--- begin ---
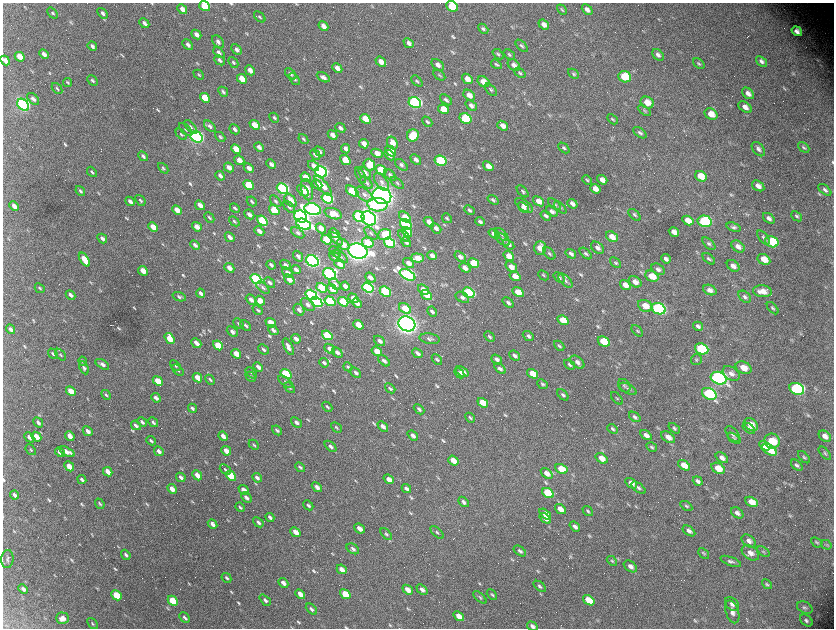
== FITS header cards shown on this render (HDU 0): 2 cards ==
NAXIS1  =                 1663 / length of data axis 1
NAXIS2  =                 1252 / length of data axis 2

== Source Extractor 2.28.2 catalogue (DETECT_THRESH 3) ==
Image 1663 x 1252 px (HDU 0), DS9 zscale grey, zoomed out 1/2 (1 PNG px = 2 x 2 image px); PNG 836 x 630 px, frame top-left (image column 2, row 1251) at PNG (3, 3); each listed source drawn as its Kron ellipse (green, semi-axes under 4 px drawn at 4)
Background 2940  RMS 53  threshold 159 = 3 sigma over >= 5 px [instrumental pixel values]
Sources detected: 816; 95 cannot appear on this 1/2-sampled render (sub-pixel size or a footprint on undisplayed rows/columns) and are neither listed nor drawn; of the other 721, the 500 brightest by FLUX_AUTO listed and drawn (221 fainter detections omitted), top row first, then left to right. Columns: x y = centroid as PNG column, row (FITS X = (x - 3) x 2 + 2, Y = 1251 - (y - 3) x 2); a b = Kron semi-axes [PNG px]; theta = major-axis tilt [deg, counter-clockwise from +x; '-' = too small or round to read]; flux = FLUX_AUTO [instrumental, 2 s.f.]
--- end ---
### GIVEN PROBLEM
Locate every line in the listing that contains the word "instrumental" and copy each of those lines in full.

### SOLVED PROBLEM
Background 2940  RMS 53  threshold 159 = 3 sigma over >= 5 px [instrumental pixel values]
Sources detected: 816; 95 cannot appear on this 1/2-sampled render (sub-pixel size or a footprint on undisplayed rows/columns) and are neither listed nor drawn; of the other 721, the 500 brightest by FLUX_AUTO listed and drawn (221 fainter detections omitted), top row first, then left to right. Columns: x y = centroid as PNG column, row (FITS X = (x - 3) x 2 + 2, Y = 1251 - (y - 3) x 2); a b = Kron semi-axes [PNG px]; theta = major-axis tilt [deg, counter-clockwise from +x; '-' = too small or round to read]; flux = FLUX_AUTO [instrumental, 2 s.f.]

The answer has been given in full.